__EXTRACTED TEXT__
# # # #

The possibility that a pinpointed strategic investment will turn out to achieve quick results for a fraction of the price of a rolling area-wide regeneration programme is tantalising. It puts enormous pressure on the houses themselves to deliver. They need to make an impression, but not the common one of experimental social housing. Each of the gable-fronted variants has a prouder aspect than the traditional semis around them. A high percentage of the new homes will be semis but planned with a step in the building line which makes them almost as ‘separate’ as a detached, an aspiration underpinned by improved acoustic performance to the whole house and its vulnerable party walls. There are detached properties, linked by a ground-floor outrider storage room to create continuous frontage and shield back gardens.

# # # #

__EXCERPTED RECORDS__
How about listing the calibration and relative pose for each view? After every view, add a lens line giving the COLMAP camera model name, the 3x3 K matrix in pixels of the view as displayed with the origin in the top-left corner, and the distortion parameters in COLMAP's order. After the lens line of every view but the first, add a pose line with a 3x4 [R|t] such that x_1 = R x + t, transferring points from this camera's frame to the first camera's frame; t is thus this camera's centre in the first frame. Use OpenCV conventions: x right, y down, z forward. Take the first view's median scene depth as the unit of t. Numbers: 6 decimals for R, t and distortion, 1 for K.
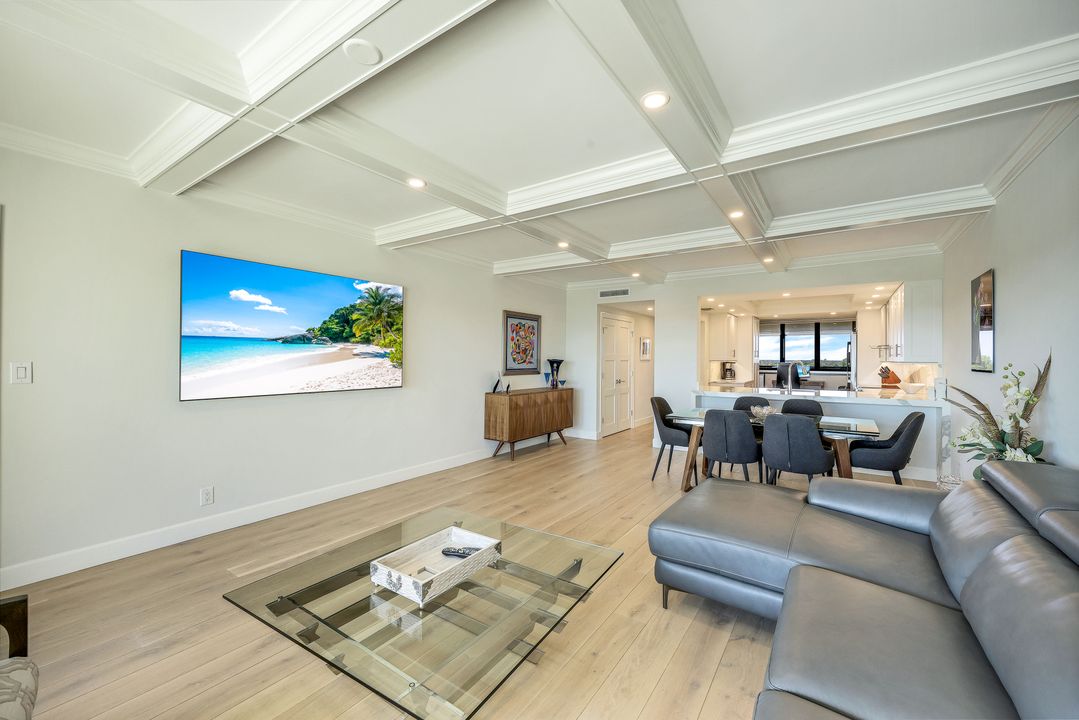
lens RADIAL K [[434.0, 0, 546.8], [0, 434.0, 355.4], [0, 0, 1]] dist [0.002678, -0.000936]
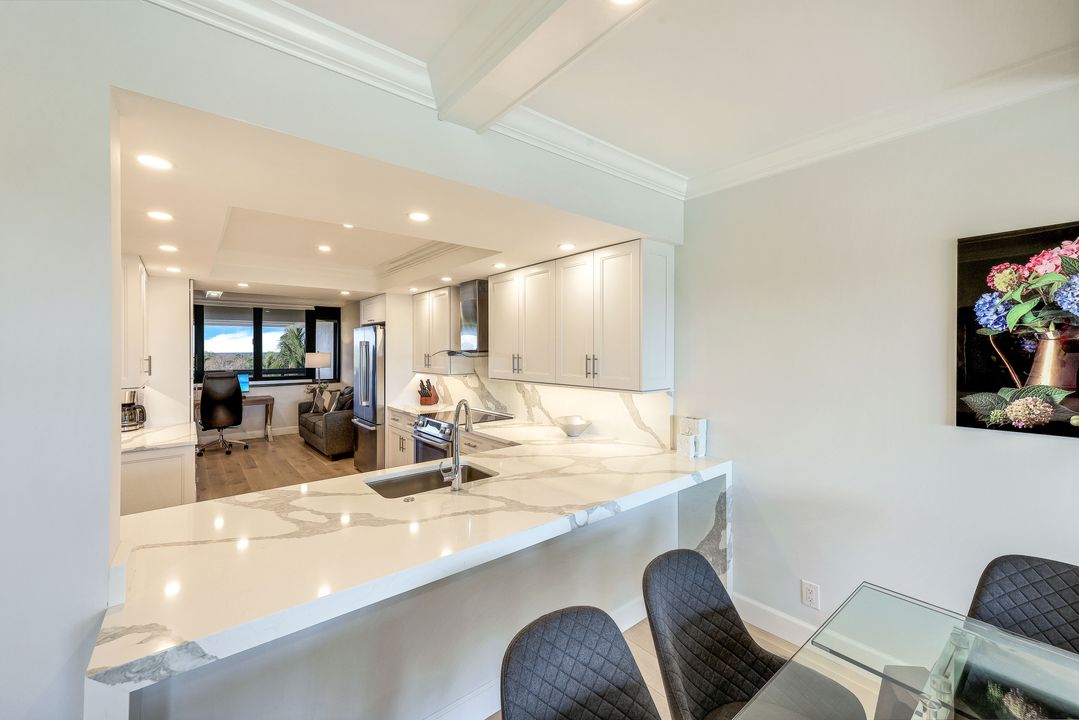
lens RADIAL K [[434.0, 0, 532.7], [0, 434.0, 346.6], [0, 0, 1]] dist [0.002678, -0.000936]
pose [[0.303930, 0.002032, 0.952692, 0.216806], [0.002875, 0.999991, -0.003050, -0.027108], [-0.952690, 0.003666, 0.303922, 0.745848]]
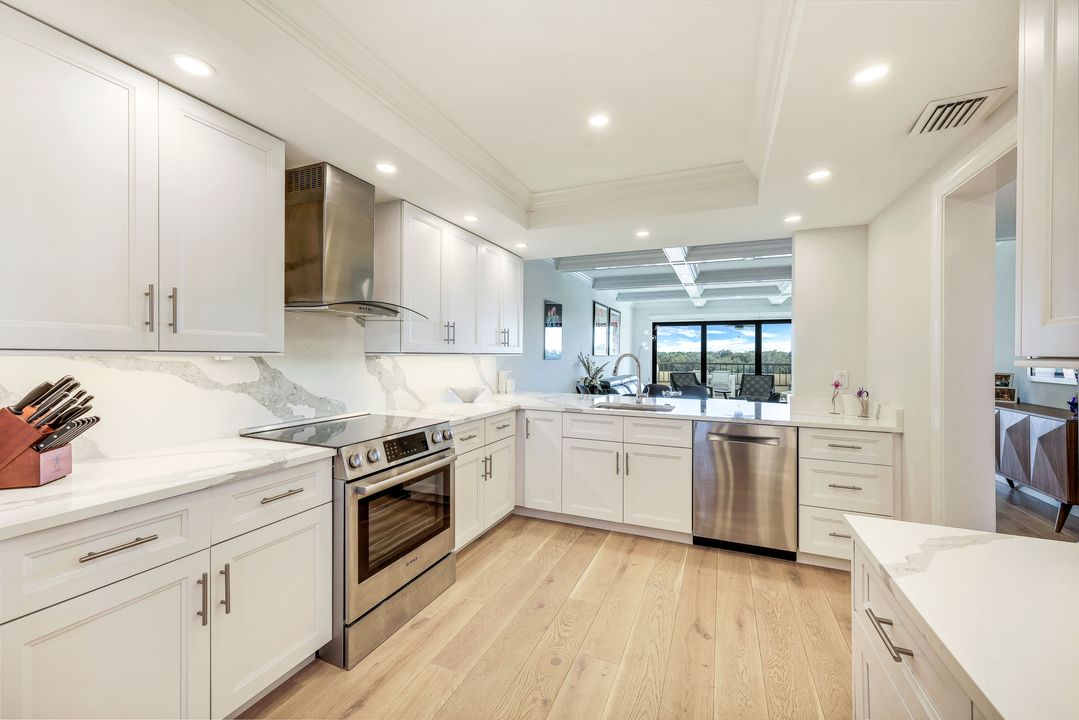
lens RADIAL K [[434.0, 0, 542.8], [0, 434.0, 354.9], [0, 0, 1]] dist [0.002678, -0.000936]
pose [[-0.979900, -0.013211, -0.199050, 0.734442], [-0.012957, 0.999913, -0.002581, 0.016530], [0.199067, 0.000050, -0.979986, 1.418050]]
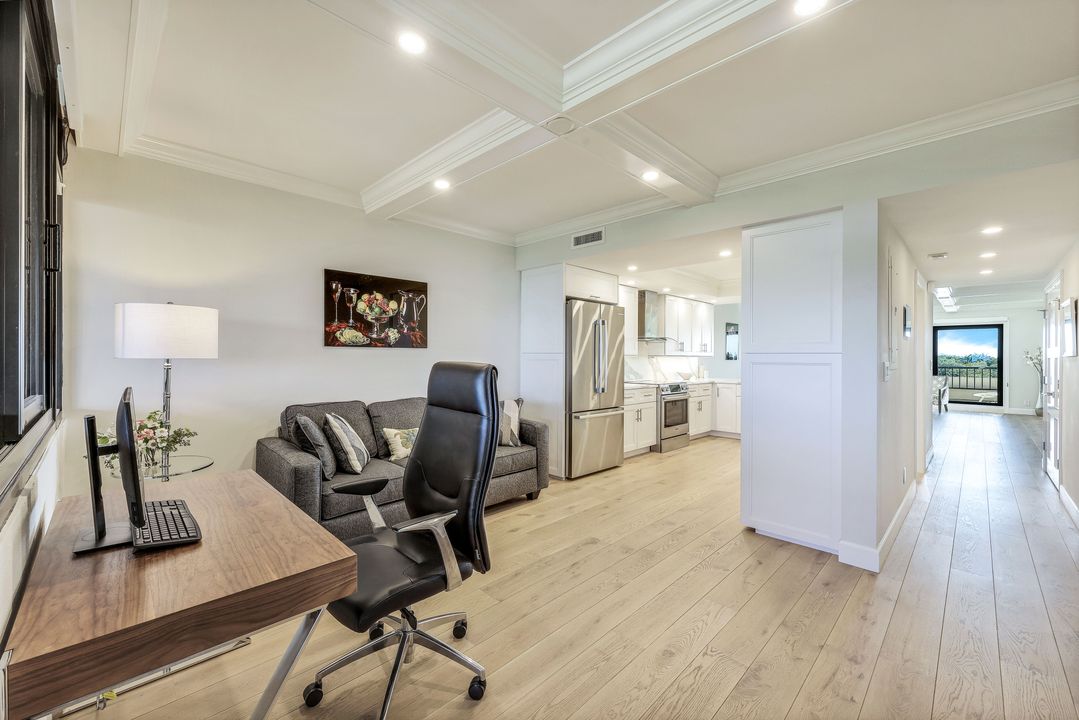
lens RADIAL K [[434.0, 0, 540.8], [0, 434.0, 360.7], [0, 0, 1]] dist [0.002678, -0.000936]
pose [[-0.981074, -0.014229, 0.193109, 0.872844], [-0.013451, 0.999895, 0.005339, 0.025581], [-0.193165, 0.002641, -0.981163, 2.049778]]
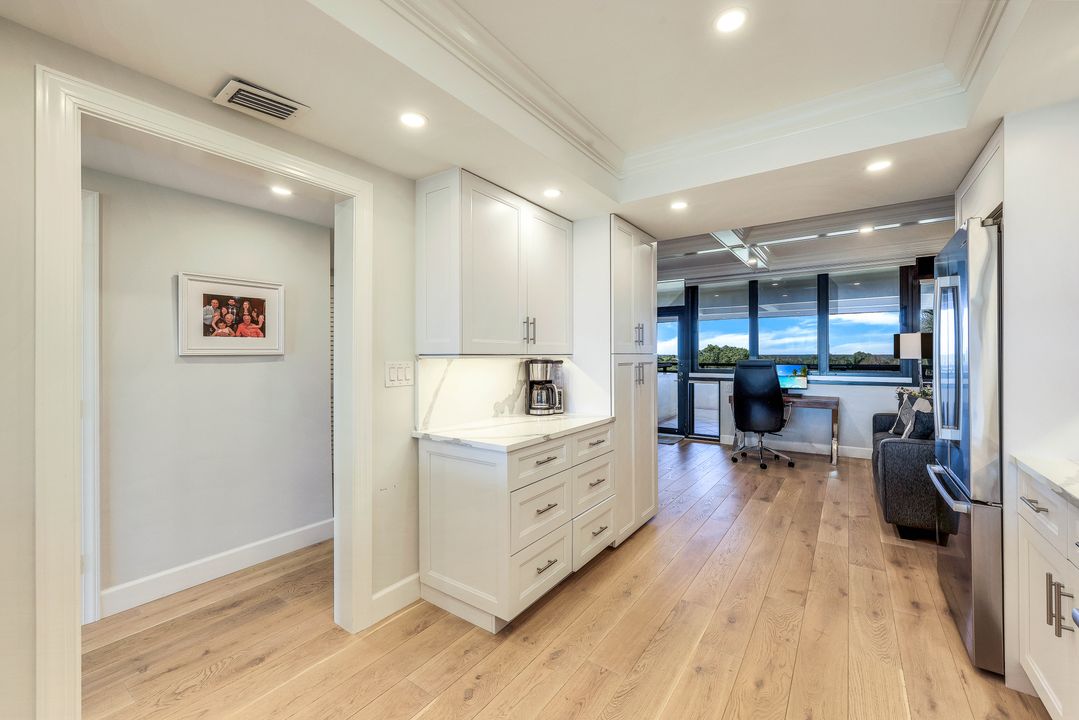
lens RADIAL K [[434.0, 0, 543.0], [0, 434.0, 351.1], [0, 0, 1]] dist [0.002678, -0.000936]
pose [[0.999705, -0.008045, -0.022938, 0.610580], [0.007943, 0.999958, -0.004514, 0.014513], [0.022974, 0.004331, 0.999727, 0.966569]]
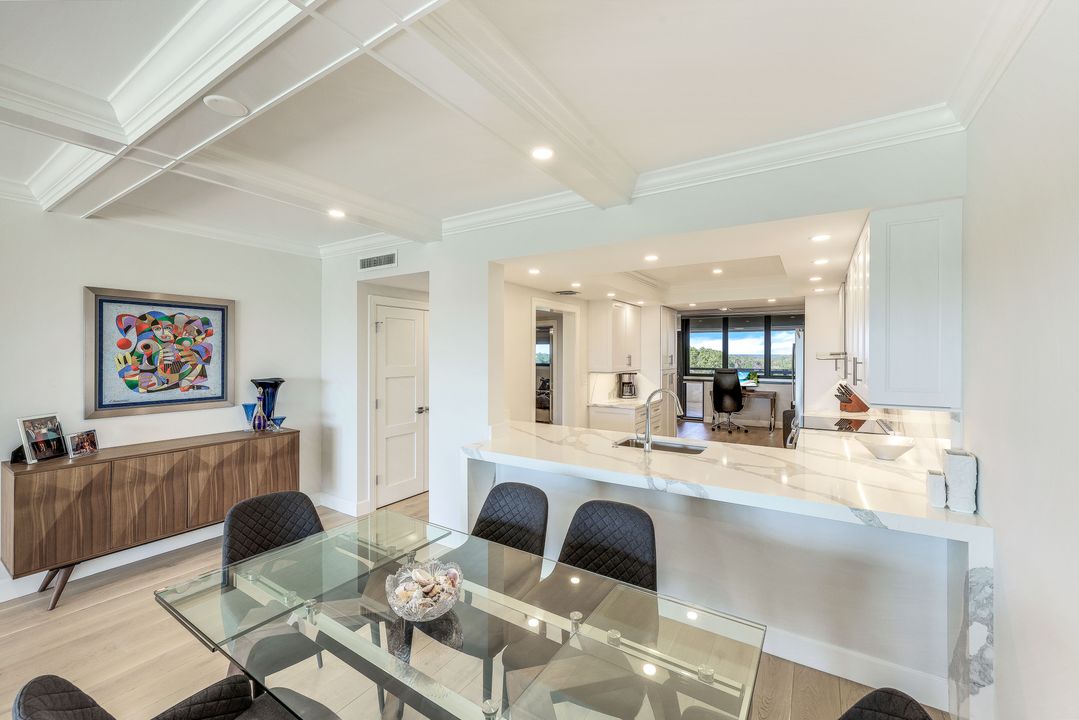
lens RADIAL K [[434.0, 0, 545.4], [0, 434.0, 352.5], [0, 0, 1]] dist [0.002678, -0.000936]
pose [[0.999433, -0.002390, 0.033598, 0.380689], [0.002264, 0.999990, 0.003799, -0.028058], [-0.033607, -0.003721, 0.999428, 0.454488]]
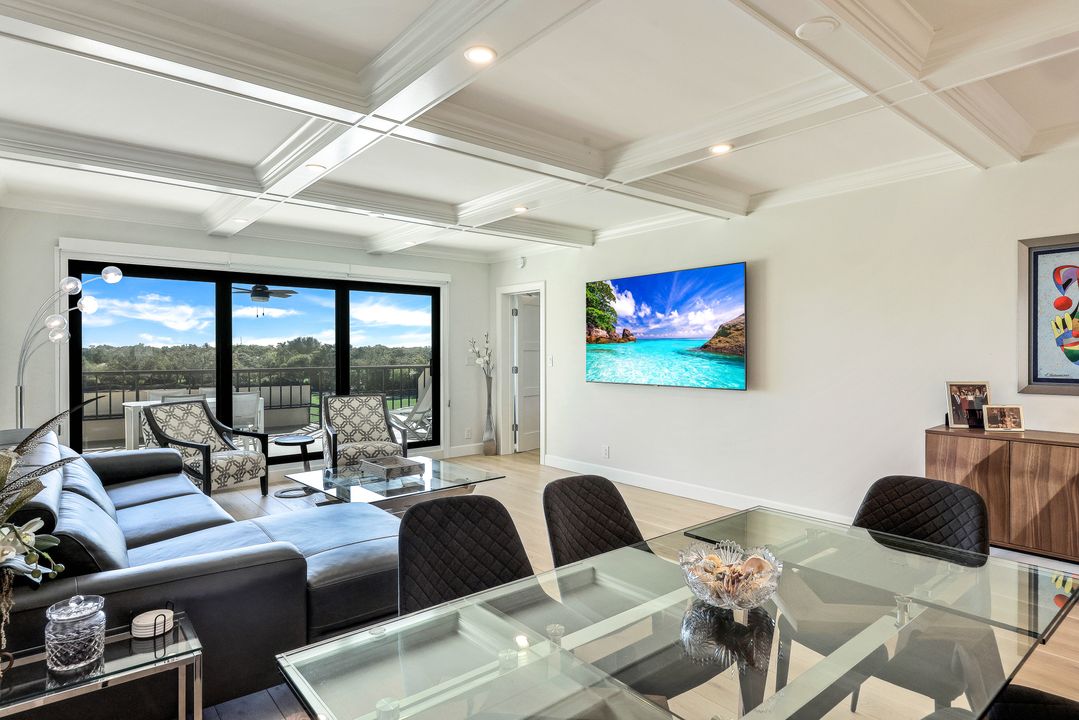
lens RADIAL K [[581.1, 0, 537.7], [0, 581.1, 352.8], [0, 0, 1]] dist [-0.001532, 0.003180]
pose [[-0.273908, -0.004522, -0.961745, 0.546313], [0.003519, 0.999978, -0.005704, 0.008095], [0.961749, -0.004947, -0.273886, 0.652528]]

# # # #

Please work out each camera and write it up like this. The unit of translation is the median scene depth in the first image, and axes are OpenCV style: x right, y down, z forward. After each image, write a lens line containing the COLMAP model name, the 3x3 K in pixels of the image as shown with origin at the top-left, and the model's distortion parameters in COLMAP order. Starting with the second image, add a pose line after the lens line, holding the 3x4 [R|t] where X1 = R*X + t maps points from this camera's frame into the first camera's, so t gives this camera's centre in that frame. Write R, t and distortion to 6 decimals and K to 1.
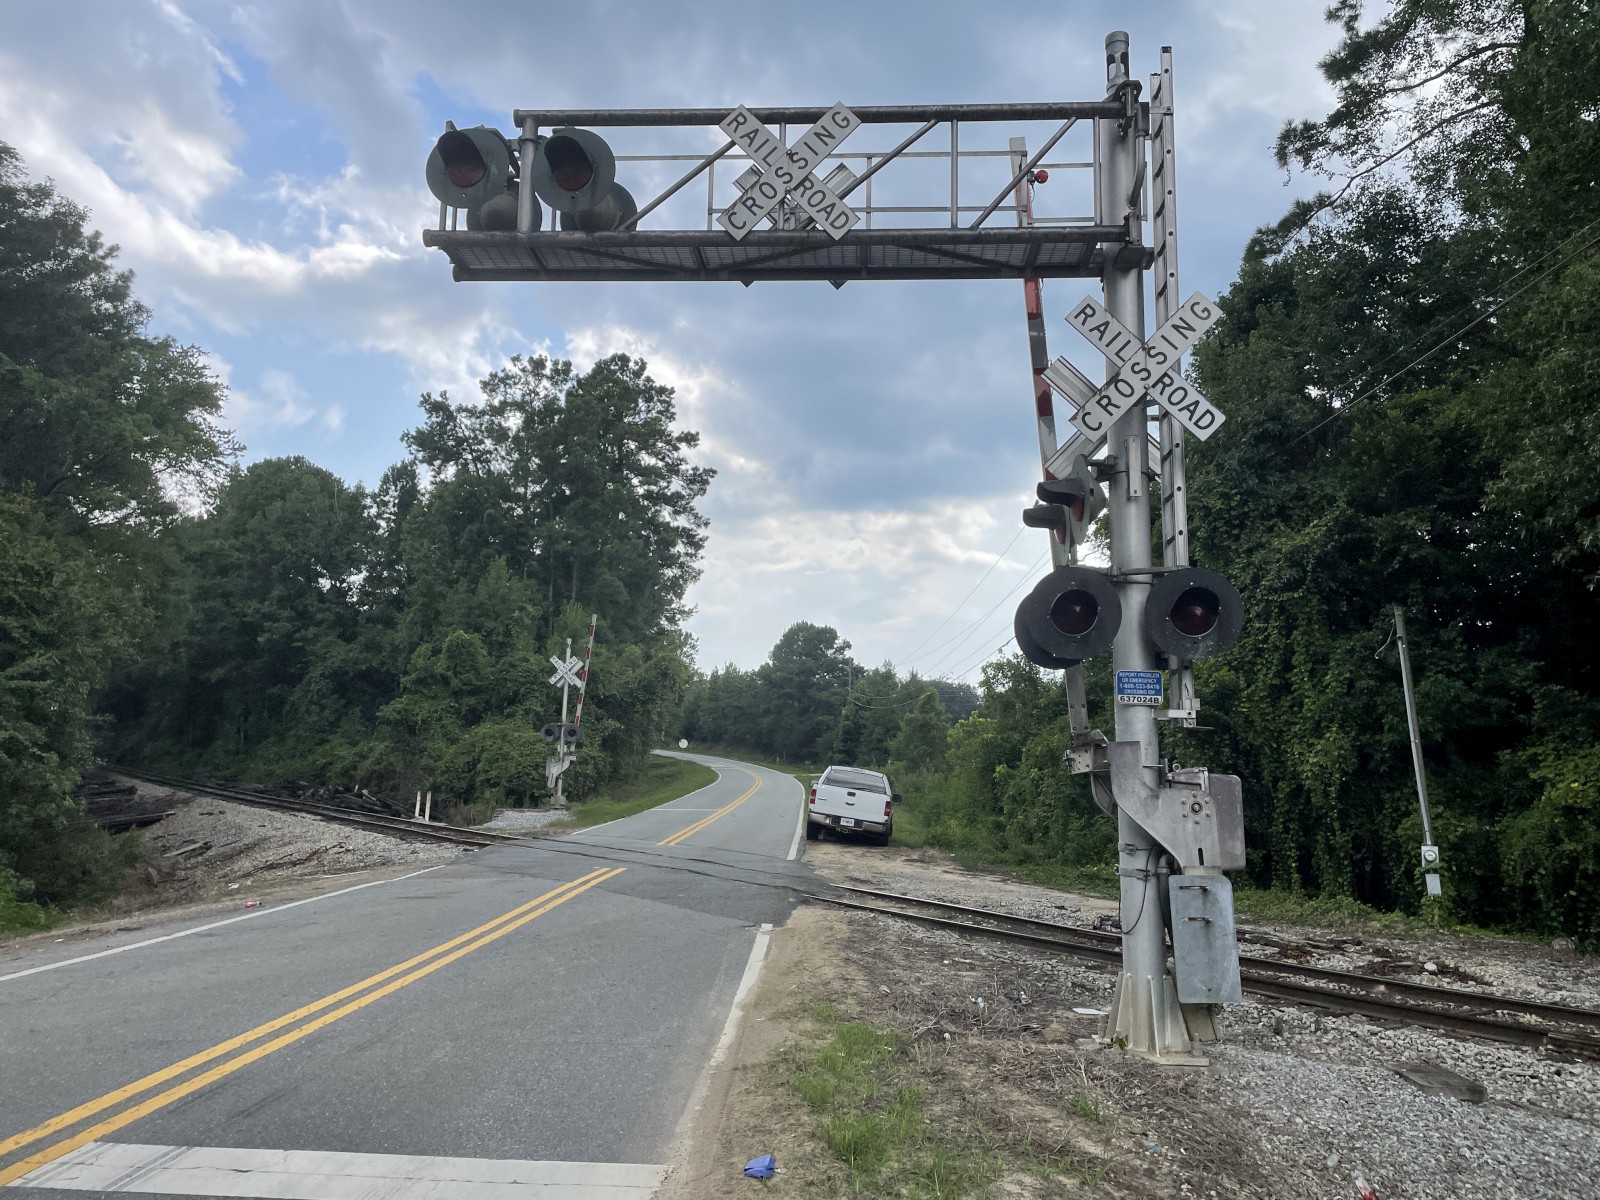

# # # #

__ABOUT THIS EXERCISE__
Can you continue the housing regeneration text from the point where it stops?

__RESPONSE TO THE TASK__
The pattern book carries through to the use of a limited kit of parts for elevational details, repeated whether homes are 2-bed bungalows, 3-bed semis, apartments or duplexes. Hanging bay windows at first floor, to boost daylight and street surveillance in some duplex units, are the only element not repeated across the range. The rigour of almost no elevational variety is intended to help the impression that the different sites are all part of one thriving new neighbourhood.
The homes themselves will be built to Code Level 4 and will incorporate photovoltaic roof tiles in their simple roof pitches. This is probably the only expensive element in what is otherwise a cunning plan to get a lot for very little. With many councils - and the Treasury - watching, this project is one of the country’s most important.